Hanna Bilobrova ha viaggiato in auto per due ore, da Donetsk alla Lituania, per riportare a casa il suo corpo che lei stessa ha trovato riverso per strada, ormai esanime, e ora racconta a Repubblica di quei terribili momenti
“C’è una indagine in corso, spero che sia il più veloce possibile. Il suo caso è tra le prove dei crimini di guerra commessi dall’esercito russo in Ucraina“. A dirlo è Hanna Bilobrova, la moglie del regista lituano Mantas Kvedaravicius, trovato morto il 1 aprile scorso a Mariupol: ha viaggiato in auto per due ore, da Donetsk alla Lituania, per riportare a casa il suo corpo che lei stessa ha trovato riverso per strada, ormai esanime, e ora racconta a Repubblica di quei terribili momenti.
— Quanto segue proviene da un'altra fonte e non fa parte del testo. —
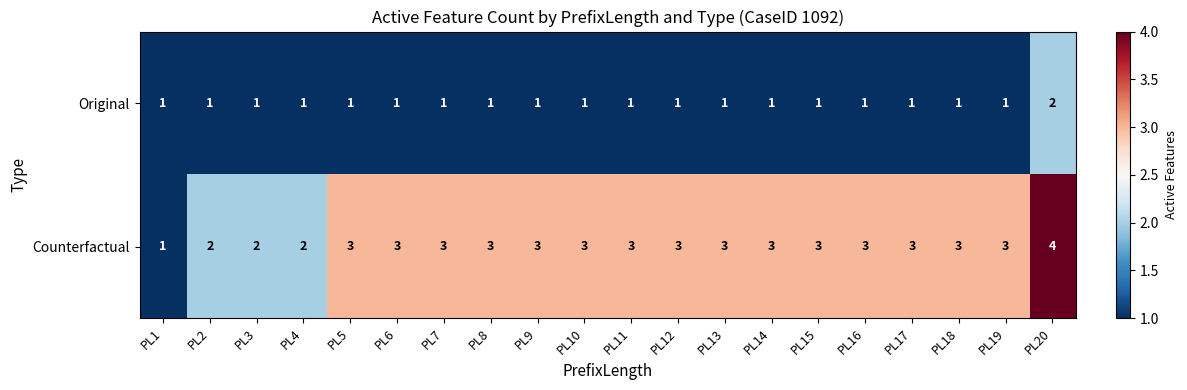

What is the average value of the Counterfactual series?

3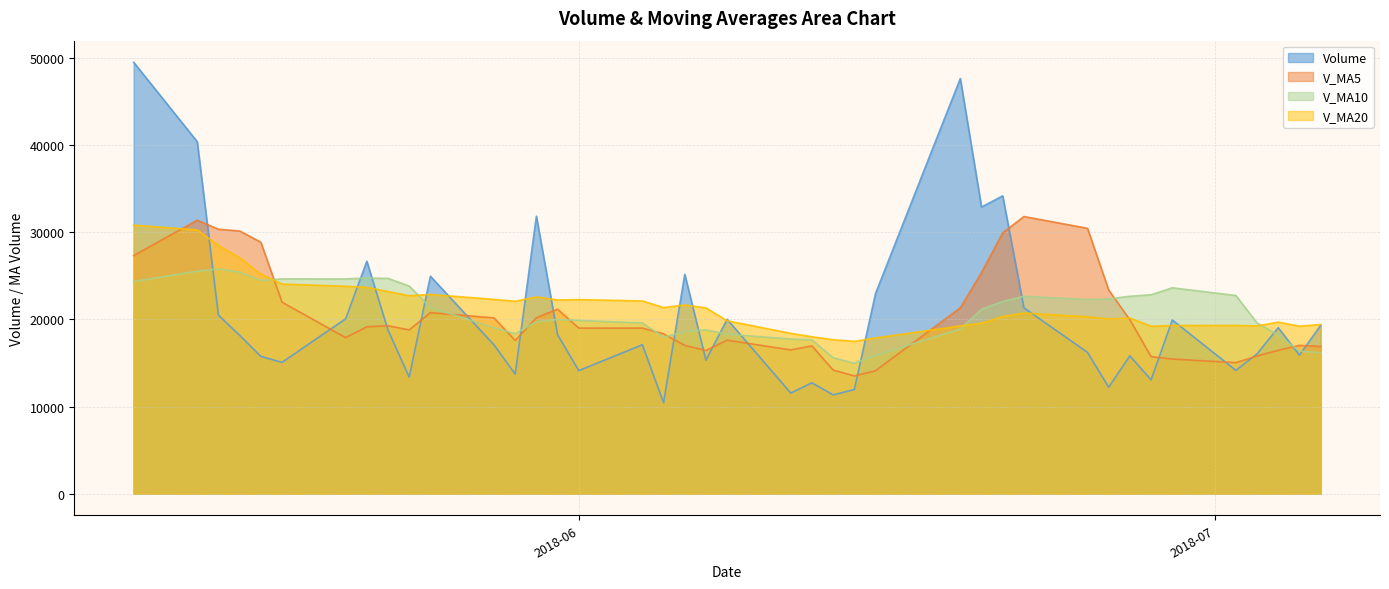

How many data points in volume are less than 18167?

20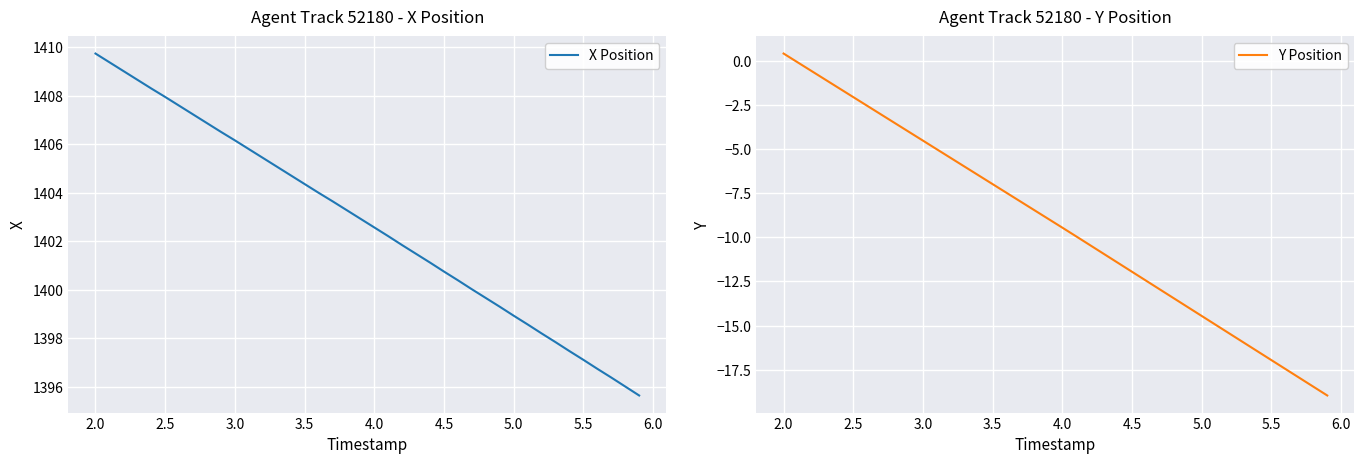

True or false: Y Position and X Position intersect in this chart.

False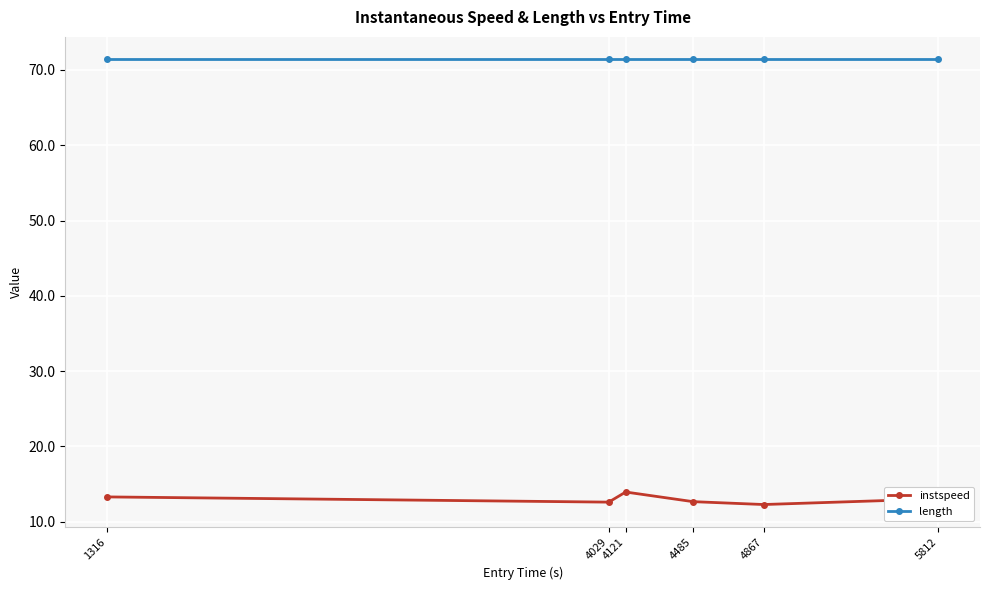

What is the value of the instspeed point at the 3rd from the left?

13.9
Lei e il marito erano arrivati in Ucraina il 20 marzo, in piena guerra, per documentare l’assedio russo a Mariupol: “Il motivo che ci ha spinto a partire sono i cittadini che abbiamo incontrato durante le riprese”, ha spiegato la donna riferendosi a Mariupolis, il documentario sulla cittadina ucraina che il marito aveva girato nel 2016. “Mio marito era impressionato dalle persone con cui vivevamo, in una chiesa diventata rifugio, perché facevano sempre qualcosa, come pulire le porte rotte”, ha raccontato ancora, sottolineando come Mantas si fosse da subito prodigato per aiutare i civili ucraini, oltre che pensare alle sue riprese. Così, un giorno ha deciso di accompagnare un uomo a radunare civili per aiutarli a scappare dalla città occupata: “Mi sono offerta di andare con lui, ma avrei occupato solo spazio utile per salvare altre persone“. Quella è stata l’ultima volta che ha visto suo marito: “A un checkpoint di soldati russi hanno controllato i documenti. Per via del suo passaporto lituano lo hanno accusato di essere un cecchino della Nato venuto per ucciderli“.
Da allora Hanna Bilobrova ha girato per le strade della città e chiedendo ai soldati russi notizie di Mantas Kvedaravicius e mostrando la foto del suo passaporto. “Avevo paura di non trovarlo, ma ho deciso che non avrei lasciato Mariupol senza di lui. Vivo o morto“. Dopo quattro giorni di ricerche ha visto il suo corpo senza vita per strada: “Non toccarlo, potrebbe essere minato”, le ha detto un soldato russo. “Il suo corpo è stato caricato su un camion con altri soldati russi morti, in direzione Donetsk“. Così, anche lei è partita alla volta della repubblica secessionista filorussa: “Mi hanno aiutato, nonostante tutto erano coinvolti anche loro. Non potevo comunicare con il governo ucraino perché se no avrebbero ucciso anche me. Era l’unico modo possibile”. Lì ha affittato un’auto per portarlo a casa. “Adesso la cosa più importante per me è continuare il lavoro che Mantas aveva iniziato. Lui mi disse di tenere la macchina da presa con i filmati sempre con me:’ Se mi dovesse succedere qualcosa, una volta in Lituania, contatta i miei amici e ti aiuteranno a finire quello che abbiamo iniziato’, mi aveva detto”. E ora questo farà Hanna Bilobrova.